### [SET OF TASKS]
1 - In the work order text below, shorten the paragraph that begins "Work orders have traditionally been completed on paper" into a bulleted list that keeps its main facts.
2 - Output the section of the work order text below from "Work orders are common" to "orders a day.", word for word.

Work orders are common among workplaces and if you are still using a non-software-based approach they are probably a good source of headaches.

Work orders are generated from several sources such as customer requests, created as part of a follow up to inspections or audits and maintenance requests. They are a way for companies to be able to organise the job, track the job and ensure it is completed. The number of work orders produced each day will vary in proportion to the scope of the company, which can range from a few to hundreds or even thousands of work orders a day.

Work order management systems cover a variety of issues relating to maintaining a worksite. Some of the things they cover are the needs for repair and new equipment installation as well as product requests, leave forms and orders to employees and contractors.

Work orders have traditionally been completed on paper and then submitted through a variety of means to the relevant maintenance department. These requests are then triaged to sort out the importance of the work orders from least to most pertinent. This helps the people in charge determine the skills and equipment that are required for each request. The task is then assigned to the person who is perceived to be the most suitable for them. Assigning the people to the most pertinent orders first should allow less time to be wasted on smaller jobs.

Unfortunately, this system has many potential flaws and as such errors occur. Having errors is obviously not ideal when you are wanting to stop a leak, replace light fittings or fix the heating. Nevertheless, these errors occur and occur for a number of reasons with some being due to the way people handle the requests, record the data of each work order, organise what is needed for each one and store them. These issues can lead to delayed or non-existent response times and be further compounded with other issues such as requests being lost, missing date and time, location not on the work order, orders being misplaced, or orders never actually being handed in (even if they are completed).

For a person or group to keep track of incoming work orders and not fall prey to these issues requires an effort of Brobdingnagian proportions in strategic thinking to deal effectively with the work orders requiring coordination, timetabling and possibly accounting across many departments (as mentioned above the actual demand this represents will vary depending on the company’s size and the amount of people dealing with sorting work orders, never the less errors are to occur from both those creating the requests and those processing them).

To reduce/avoid these issues or ‘gremlins’ occurring, dedicated software is needed to assist and, in the process, remove paper versions. This will greatly reduce the potential stress and risk of the above-mentioned problems occurring. In turn this can generate a better flow of information to improve response times on requests and free up resources to help in areas where the need is greater.

Other issues often found when using a paper-based system include missing or incomplete work, and lost revenue. However, increasing and/or saving revenue and productivity are not all that transitioning to a software-based system has to offer. It allows jobs to be allocated easily and to the appropriate people. What could take hours or longer can now be done in far less time with the information being readily at hand. The level of completion can also be tracked online via the software. Response times can then be greatly reduced and the potential conflicts of who is responsible for which area or two teams being sent to the same task can be a thing of the past. Work orders can now be more closely matched up with the most appropriate skill sets and therefore more experienced employees are freed up to handle the more pressing jobs. Once the work order is done completion notifications can easily be sent off, allowing for relevant parties to be informed as soon as possible.

Using software to handle incoming and outgoing work orders makes far more sense than relying on paper. It helps to reduce the human error components and creates a far more pleasant experience for all concerned. Work orders can be tracked from beginning to completion and worksites have greater accountability and safety.

### [DATA SECTION]
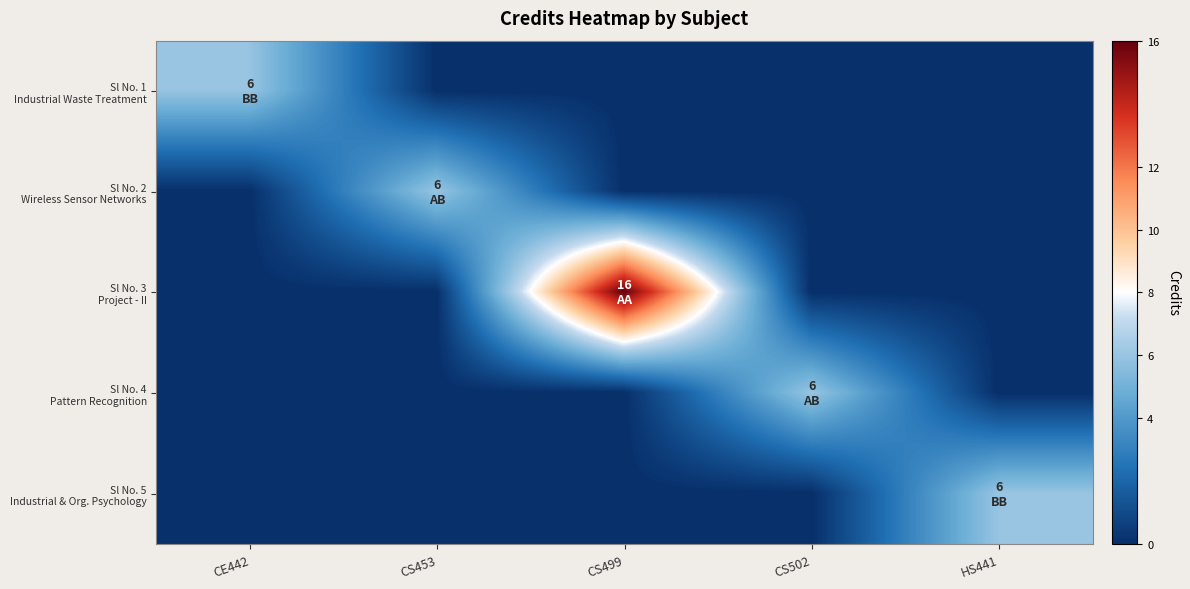

At which category is the sum across all series the highest?

CS499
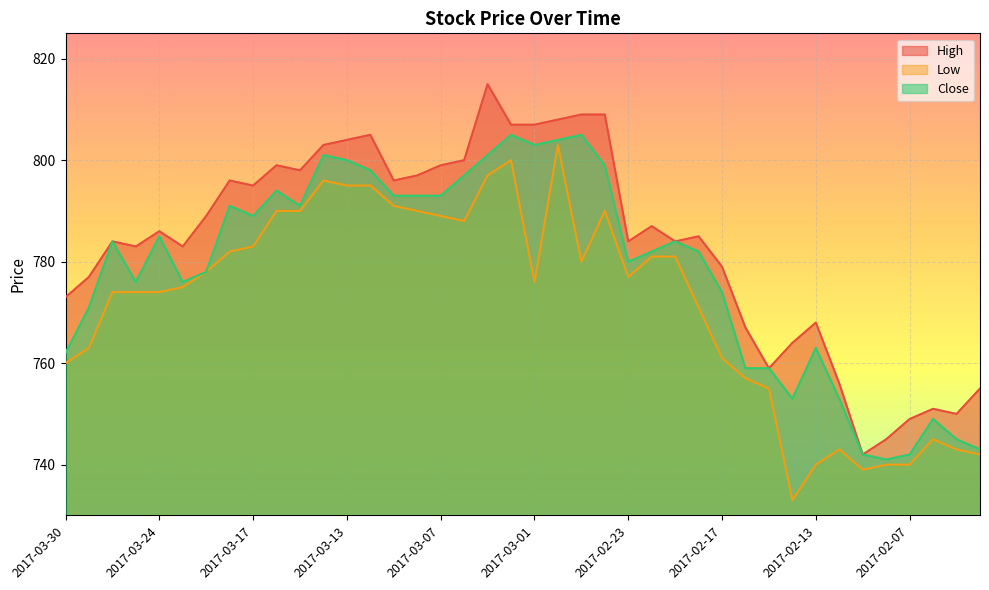

Reading right to left, extract all data points from this chart.

High: 755	750	751	749	745	742	756	768	764	759	767	779	785	784	787	784	809	809	808	807	807	815	800	799	797	796	805	804	803	798	799	795	796	789	783	786	783	784	777	773
Low: 742	743	745	740	740	739	743	740	733	755	757	761	771	781	781	777	790	780	803	776	800	797	788	789	790	791	795	795	796	790	790	783	782	778	775	774	774	774	763	760
Close: 743	745	749	742	741	742	753	763	753	759	759	774	782	784	782	780	799	805	804	803	805	801	797	793	793	793	798	800	801	791	794	789	791	778	776	785	776	784	771	762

### [SOLUTIONS TO THE EXERCISE]
1 -
- Work orders have traditionally been filled out on paper and sent by various means to the relevant maintenance department.
- The requests are triaged and ranked from least to most pertinent.
- This shows which skills and equipment each request needs.
- Each task goes to the person seen as most suitable.
- Handling the most pertinent orders first should mean less time is wasted on smaller jobs.

2 -
Work orders are common among workplaces and if you are still using a non-software-based approach they are probably a good source of headaches.

Work orders are generated from several sources such as customer requests, created as part of a follow up to inspections or audits and maintenance requests. They are a way for companies to be able to organise the job, track the job and ensure it is completed. The number of work orders produced each day will vary in proportion to the scope of the company, which can range from a few to hundreds or even thousands of work orders a day.